Una pirotecnica favola d'autore.

"L'amore delle tre melarance" di Sanguineti (dalla fiaba di Carlo Gozzi) al Teatro Stabile. Tutti sopra le righe gli interpreti. Lello Arena nei panni di un Tartaglia rasceliano...

Sottrarsi alle “commedie che
puzzano di muffa”, compiacere il pubblico gentile, rilanciare il genere
asfittico della commedia e giustificare la nuova che si sta per mettere in
scena. Così il “nunzio” esordisce sul vuoto nero del Teatro Verga prima che
“L’amore delle tre melarance” esploda nel suo pirotecnico fulgore di
“favola fanciullesca”. Questo allestimento dello Stabile del Veneto e del
Teatro di Genova è la riproposizione del celeberrimo canovaccio fiabesco di
Carlo Gozzi che la penna caustica di Edoardo Sanguineti ripropone, in versi
“martelliani”, sotto la forma del “travestimento”. Anzi di vero e
proprio travisamento nel senso del parodico e del grottesco che continuano ad
essere le cifre stilistiche più significative del poeta genovese. La
ri-scrittura di Sanguineti, attraverso “una
lucidità - a suo stesso dire - iperartificiosa e superconvenuta e una
incontrollata e immediata spontaneità verbale”
avviluppa
infatti fiaba e vis polemica, in ottave a rima alternata, in stanze a rima
baciata o in esilaranti filastrocche
(fino ai sospirati endecasillabi
sciolti finali), attualizzando senza cadere nel tranello del cabaret televisivo,
alludendo senza essere laido e additando senza sottintesi ad una dimensione
materiale e globalizzata (le televendite e i consigli per gli acquisti) ed
insieme eroti-comica (gli pseudo-intellettuali e le divette civette) forse la più
autentica e psicologicamente moderna.  Insomma
attraverso una operazione linguistica – chè in questo consiste la forza
straordinaria della rappresentazione – “L’amore delle tre melarance”

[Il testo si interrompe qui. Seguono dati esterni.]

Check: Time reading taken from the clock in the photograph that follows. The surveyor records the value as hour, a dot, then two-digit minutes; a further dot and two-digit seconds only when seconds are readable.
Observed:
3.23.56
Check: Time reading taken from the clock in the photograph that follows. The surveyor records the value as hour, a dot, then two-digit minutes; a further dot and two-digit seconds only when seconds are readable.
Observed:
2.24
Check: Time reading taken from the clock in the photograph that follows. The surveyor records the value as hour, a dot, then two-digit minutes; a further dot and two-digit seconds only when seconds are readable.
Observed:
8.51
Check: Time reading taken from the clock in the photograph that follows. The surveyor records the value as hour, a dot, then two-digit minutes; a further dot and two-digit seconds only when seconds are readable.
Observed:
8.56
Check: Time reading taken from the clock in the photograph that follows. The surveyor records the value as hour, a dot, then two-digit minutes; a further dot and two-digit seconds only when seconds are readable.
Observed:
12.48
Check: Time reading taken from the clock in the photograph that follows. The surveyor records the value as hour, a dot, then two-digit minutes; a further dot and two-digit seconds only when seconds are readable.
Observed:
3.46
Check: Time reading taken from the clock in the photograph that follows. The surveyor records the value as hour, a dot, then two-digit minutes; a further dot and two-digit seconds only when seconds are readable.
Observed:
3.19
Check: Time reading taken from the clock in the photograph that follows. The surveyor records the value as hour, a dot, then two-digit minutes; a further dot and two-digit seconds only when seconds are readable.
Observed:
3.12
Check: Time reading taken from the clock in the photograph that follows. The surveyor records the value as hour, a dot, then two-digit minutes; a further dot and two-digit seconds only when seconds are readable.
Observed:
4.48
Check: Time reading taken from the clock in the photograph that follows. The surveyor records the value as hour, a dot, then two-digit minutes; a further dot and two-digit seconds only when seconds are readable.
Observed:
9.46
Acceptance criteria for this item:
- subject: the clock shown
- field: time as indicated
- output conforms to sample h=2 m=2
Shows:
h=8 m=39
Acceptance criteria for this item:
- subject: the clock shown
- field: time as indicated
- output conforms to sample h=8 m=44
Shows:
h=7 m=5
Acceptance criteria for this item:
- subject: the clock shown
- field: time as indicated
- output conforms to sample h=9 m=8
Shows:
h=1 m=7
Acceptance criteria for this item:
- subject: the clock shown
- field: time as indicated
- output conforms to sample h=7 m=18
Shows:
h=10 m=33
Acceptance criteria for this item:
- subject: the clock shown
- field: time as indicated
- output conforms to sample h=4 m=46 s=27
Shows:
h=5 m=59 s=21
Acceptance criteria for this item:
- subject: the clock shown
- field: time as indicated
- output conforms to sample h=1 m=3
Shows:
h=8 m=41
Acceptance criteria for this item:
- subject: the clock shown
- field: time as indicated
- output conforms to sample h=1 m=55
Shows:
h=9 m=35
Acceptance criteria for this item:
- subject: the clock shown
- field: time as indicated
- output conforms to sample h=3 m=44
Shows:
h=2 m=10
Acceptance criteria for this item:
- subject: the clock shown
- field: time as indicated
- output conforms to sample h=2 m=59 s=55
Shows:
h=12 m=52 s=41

riesce pure a sincronizzare la diacronia del teatro, delle sue forme storiche,
della sua stessa espressione: e la rappresentazione diviene anche il suo stesso
smascheramento, la sua autocoscienza di “finzione” (e la scena è una wundercammer
di cartapesta) attraverso il rispetto della fabula aristotelica: peripezia,
riconoscimento, lieto fine. La rivoluzione delle parole e delle forme - dal
Gozzi purista e classicista al caos sanguinetiano fino alla regia magnifica di
Besson - dà spessore ad una pantomima di ascendenza folenghiana in cui i
costumi di Ezio Toffolutti nella loro coloratissima semplicità ricordano le
figure animate di Lele Luzzati, un mazzo
di carte o i moderni miti manga, anche con le loro
maschere
grottescamente impersonali; nell’espressione, poi, addirittura Sergio Tofano,
magari attraverso l’iperbolica ipocondria del protagonista Tartaglia
(un Lello Arena perfetto e rasceliano)
, in perenne depressione, per cui
“se parla Buttiglione/ se lo crede un Tommaso, un Hegel, un Platone./Se legge
la Tamaro, diventa un funerale,/se appare Emilio Fede, non ghigna, anzi sta
male.” Accanto lui un cast, (tra cui segnaliamo “Re Silvio” Paolo Serra)
assolutamente sopra le righe per tutta la durata di questo “atto unico”. Non
ci è sembrato però che gli applausi fossero poi tanto convinti: che la platea
catanese preferisca il narcotizzante show del Bagaglino catodico?